━━━ Text segment

The show went superbly, and loads of lovely people were in tonight – the poetry legend that is Jude Simpson sat in on the show and did a cracking version of Femur (to the tune of Fever), Ronnie Golden was there (his show with Barry Cryer, Little Richard III has just started at the fest, go and see it!), Duncan, Simon and Rise – who I spent a fantastic 5 hours rehearsing with today for Duncan’s gig at Greenbelt – were there, Jack Cryer, the guys from Rap Canterbury Tales and of course the potty-mouthed Rev G. ‘Twas the perfect way to end a run at the fest, great crowd, I was on form, played well, bantered well, and sold lots of CDs and T-shirts. If you were there, thanks so much.

The CVenues crew in C Central were great to work with – lovely peoples who put up with a lot of crap.

And now it’s finished, and I’m off back to London, to spend the next week and a half teaching and learning the songs for Duncan’s gig at Greenbelt – the rehearsal was amazing, and the best bass lesson I’ve had in years, getting to grips with the African rhythmic stuff that Duncan and Rise were throwing at us. Being on stage with two guitarists that good will be a dream come true. They are both outstanding (Rise Kagona was the guitarist in the Bhundu Boys, one of the first African bands I was properly aware of, thanks to Peelie and Andy Kershaw).

━━━━━━
━━━ Task data

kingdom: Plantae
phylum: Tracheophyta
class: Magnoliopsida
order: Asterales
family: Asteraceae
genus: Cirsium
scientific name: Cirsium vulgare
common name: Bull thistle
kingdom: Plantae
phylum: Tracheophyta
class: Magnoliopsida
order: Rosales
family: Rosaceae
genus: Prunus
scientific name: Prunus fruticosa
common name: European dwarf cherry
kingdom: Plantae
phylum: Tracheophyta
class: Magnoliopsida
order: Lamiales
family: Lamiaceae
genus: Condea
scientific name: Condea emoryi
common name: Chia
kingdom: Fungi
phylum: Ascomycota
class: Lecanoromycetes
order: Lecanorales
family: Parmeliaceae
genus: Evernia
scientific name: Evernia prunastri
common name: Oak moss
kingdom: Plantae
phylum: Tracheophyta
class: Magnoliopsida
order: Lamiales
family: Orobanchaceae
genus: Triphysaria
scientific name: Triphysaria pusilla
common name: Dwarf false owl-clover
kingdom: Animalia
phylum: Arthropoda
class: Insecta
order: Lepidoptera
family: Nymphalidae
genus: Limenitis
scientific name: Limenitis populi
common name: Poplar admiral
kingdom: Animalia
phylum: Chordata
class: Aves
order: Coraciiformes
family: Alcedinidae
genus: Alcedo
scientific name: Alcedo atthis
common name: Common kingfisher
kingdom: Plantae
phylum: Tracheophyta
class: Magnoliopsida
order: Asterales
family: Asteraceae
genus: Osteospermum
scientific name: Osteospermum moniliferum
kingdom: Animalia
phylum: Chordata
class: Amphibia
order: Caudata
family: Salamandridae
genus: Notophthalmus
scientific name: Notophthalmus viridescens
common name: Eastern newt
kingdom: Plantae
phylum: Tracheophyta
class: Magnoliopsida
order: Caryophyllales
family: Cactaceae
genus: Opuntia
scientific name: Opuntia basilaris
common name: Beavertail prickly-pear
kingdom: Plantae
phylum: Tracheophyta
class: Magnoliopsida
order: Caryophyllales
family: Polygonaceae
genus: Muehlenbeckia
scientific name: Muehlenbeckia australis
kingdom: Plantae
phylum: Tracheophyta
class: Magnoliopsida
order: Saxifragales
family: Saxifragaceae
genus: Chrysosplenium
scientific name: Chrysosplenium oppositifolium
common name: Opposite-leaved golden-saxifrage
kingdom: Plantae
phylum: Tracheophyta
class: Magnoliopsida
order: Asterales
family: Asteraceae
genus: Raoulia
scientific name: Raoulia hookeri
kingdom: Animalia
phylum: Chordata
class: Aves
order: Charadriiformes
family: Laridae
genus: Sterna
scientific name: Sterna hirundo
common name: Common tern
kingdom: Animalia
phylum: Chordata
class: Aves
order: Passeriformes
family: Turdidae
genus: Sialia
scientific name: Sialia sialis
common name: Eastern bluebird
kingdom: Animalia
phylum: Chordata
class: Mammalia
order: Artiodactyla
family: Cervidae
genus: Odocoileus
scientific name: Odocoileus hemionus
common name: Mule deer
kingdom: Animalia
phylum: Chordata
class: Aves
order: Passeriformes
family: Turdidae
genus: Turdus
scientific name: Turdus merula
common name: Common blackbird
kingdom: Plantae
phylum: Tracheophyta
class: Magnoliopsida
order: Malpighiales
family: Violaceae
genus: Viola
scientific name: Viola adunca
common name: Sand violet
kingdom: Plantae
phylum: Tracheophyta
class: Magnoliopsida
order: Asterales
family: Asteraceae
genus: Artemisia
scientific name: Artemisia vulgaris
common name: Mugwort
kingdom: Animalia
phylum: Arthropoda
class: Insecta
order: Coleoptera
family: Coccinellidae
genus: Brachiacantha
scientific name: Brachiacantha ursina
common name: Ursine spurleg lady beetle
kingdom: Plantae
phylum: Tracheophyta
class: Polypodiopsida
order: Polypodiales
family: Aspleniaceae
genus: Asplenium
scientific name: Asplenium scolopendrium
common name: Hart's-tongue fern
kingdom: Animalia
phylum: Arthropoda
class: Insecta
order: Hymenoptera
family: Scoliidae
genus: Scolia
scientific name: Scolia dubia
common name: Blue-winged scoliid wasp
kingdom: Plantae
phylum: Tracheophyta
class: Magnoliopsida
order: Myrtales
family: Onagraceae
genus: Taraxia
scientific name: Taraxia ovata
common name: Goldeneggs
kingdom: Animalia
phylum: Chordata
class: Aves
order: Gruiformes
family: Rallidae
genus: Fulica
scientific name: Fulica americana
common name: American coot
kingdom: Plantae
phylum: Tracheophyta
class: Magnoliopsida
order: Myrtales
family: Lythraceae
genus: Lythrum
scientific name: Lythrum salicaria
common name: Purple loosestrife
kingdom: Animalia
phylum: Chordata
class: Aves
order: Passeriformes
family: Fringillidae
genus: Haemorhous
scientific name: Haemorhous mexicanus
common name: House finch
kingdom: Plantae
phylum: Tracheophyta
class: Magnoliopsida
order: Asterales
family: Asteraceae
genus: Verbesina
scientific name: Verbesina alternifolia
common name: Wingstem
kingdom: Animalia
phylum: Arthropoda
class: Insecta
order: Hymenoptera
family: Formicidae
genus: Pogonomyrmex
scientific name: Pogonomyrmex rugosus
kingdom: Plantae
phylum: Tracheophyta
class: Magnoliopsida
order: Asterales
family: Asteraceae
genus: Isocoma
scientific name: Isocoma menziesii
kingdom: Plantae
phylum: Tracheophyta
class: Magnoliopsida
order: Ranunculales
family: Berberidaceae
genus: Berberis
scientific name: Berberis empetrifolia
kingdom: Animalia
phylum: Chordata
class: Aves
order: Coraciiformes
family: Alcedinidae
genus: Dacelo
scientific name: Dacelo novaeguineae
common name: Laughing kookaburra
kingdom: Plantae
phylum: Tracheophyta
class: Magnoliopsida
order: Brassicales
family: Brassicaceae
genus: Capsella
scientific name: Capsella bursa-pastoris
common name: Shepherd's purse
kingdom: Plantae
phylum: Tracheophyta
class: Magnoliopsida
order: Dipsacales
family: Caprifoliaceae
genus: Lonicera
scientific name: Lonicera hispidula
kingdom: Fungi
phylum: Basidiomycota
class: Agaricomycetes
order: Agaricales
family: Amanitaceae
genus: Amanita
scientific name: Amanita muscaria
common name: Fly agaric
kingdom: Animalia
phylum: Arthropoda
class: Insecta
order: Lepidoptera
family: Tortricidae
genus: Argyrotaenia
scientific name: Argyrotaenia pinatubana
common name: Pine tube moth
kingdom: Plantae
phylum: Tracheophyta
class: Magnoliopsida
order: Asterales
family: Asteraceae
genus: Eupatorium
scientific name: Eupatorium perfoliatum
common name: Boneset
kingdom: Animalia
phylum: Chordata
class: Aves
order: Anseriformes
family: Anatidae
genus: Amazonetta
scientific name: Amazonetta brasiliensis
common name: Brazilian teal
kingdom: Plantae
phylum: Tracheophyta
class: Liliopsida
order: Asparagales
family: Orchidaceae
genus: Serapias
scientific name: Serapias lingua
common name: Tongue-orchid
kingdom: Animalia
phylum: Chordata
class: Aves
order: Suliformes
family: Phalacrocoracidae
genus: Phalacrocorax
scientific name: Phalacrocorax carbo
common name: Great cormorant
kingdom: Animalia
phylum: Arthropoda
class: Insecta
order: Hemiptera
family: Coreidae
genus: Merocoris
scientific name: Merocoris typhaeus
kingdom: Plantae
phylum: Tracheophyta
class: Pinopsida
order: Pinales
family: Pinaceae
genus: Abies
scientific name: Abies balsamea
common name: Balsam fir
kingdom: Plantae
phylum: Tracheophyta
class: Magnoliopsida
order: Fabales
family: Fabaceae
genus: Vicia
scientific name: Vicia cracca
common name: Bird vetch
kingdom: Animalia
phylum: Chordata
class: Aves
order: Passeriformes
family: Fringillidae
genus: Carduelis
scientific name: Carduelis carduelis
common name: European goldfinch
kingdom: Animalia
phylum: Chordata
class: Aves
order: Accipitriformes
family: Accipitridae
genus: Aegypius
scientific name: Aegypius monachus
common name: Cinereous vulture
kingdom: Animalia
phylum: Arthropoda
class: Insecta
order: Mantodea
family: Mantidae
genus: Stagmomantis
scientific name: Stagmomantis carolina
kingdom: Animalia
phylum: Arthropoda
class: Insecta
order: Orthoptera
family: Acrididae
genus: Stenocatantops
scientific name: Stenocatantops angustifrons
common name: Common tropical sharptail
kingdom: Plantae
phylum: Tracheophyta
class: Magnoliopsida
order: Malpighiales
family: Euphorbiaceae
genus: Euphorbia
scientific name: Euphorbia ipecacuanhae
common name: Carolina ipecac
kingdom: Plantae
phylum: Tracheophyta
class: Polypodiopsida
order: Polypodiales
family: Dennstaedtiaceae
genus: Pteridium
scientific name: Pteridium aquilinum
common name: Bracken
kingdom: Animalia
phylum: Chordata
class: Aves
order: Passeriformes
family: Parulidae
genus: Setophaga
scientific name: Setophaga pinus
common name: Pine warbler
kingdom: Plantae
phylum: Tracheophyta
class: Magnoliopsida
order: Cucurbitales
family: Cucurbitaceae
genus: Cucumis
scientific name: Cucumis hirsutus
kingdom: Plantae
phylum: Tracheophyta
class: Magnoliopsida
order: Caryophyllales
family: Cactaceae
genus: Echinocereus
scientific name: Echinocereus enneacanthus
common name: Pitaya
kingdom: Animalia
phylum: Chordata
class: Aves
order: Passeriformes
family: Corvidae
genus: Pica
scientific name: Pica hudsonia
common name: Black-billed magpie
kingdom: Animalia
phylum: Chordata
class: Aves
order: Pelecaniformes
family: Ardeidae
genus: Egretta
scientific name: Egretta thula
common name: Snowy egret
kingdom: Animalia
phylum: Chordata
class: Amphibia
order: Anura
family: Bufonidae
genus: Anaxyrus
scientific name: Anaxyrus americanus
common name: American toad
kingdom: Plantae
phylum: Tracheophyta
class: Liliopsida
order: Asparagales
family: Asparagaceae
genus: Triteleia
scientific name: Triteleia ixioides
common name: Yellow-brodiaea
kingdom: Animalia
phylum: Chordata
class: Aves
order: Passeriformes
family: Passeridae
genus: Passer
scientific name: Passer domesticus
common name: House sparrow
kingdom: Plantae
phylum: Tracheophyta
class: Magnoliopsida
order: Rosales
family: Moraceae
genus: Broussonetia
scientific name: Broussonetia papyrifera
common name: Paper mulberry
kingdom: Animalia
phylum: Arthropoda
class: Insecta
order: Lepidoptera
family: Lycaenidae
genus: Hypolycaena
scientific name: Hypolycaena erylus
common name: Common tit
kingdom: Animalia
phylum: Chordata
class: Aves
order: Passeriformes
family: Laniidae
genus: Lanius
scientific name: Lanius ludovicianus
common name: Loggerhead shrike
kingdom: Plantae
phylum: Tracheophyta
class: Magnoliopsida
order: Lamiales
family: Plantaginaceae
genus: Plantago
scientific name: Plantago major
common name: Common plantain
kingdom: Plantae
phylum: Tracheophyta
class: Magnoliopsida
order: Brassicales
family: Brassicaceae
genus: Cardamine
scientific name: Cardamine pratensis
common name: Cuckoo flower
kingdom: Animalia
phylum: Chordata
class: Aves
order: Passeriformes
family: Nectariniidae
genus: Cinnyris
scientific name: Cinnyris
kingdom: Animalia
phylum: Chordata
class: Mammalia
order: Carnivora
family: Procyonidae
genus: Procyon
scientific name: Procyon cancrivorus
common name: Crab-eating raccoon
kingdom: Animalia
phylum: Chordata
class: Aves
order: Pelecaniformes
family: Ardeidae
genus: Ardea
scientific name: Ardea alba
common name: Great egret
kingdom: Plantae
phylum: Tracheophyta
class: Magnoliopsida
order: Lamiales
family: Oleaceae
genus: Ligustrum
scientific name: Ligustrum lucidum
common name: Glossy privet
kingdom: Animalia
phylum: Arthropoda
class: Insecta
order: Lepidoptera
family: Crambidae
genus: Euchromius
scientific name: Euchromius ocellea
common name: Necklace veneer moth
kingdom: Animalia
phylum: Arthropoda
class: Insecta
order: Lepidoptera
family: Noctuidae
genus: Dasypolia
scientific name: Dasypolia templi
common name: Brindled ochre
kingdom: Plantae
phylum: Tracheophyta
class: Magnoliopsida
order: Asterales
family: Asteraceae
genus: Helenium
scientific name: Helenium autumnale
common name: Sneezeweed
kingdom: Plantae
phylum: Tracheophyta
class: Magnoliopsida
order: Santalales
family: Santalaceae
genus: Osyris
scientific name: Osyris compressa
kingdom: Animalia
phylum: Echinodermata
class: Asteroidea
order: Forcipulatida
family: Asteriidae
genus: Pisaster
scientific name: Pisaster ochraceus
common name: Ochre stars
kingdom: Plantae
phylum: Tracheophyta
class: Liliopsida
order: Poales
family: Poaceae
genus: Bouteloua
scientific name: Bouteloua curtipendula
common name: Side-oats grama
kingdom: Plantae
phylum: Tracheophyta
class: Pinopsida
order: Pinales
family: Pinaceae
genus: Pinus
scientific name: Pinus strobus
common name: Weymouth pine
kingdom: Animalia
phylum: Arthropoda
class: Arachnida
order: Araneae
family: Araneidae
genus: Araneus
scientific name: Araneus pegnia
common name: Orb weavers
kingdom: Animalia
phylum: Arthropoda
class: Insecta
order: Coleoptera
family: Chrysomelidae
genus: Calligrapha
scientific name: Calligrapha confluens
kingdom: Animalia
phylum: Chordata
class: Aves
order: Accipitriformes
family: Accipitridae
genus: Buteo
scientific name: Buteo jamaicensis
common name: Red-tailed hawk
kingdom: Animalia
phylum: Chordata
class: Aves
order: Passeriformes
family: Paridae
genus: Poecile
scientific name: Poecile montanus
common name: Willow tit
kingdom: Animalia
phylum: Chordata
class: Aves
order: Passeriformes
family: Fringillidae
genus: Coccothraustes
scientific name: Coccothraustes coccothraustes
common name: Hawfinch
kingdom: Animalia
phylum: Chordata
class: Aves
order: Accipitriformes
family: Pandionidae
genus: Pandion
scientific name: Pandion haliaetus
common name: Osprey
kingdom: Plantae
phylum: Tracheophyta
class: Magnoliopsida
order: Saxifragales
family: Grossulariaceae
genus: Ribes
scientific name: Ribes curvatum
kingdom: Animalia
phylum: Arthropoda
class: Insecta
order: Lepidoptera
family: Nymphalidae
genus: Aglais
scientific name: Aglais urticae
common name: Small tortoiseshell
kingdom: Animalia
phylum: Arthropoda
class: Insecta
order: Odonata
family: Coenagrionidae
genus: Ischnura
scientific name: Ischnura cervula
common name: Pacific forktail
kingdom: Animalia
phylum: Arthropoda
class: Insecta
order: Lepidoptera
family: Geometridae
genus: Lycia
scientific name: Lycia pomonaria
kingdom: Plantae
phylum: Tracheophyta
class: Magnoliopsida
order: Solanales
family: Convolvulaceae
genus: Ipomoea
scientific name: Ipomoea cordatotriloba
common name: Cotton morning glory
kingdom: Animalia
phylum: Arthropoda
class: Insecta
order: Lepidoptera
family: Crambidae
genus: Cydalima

━━━━━━

Stated exercise A
Answer these questions about the show write-up:
(i) What song did Jude Simpson perform a version of, and to what tune?
(ii) Which crew in C Central does the write-up describe as great to work with?
(iii) Which band was Rise Kagona the guitarist in?
Stated exercise B
Write out the entries, keeping each line identical, for the stretch from the line that contains "common name: Boneset" through the line that contains "genus: Carduelis".

Answer A
(i) Femur, to the tune of Fever.
(ii) The CVenues crew.
(iii) The Bhundu Boys.

Answer B
common name: Boneset
kingdom: Animalia
phylum: Chordata
class: Aves
order: Anseriformes
family: Anatidae
genus: Amazonetta
scientific name: Amazonetta brasiliensis
common name: Brazilian teal
kingdom: Plantae
phylum: Tracheophyta
class: Liliopsida
order: Asparagales
family: Orchidaceae
genus: Serapias
scientific name: Serapias lingua
common name: Tongue-orchid
kingdom: Animalia
phylum: Chordata
class: Aves
order: Suliformes
family: Phalacrocoracidae
genus: Phalacrocorax
scientific name: Phalacrocorax carbo
common name: Great cormorant
kingdom: Animalia
phylum: Arthropoda
class: Insecta
order: Hemiptera
family: Coreidae
genus: Merocoris
scientific name: Merocoris typhaeus
kingdom: Plantae
phylum: Tracheophyta
class: Pinopsida
order: Pinales
family: Pinaceae
genus: Abies
scientific name: Abies balsamea
common name: Balsam fir
kingdom: Plantae
phylum: Tracheophyta
class: Magnoliopsida
order: Fabales
family: Fabaceae
genus: Vicia
scientific name: Vicia cracca
common name: Bird vetch
kingdom: Animalia
phylum: Chordata
class: Aves
order: Passeriformes
family: Fringillidae
genus: Carduelis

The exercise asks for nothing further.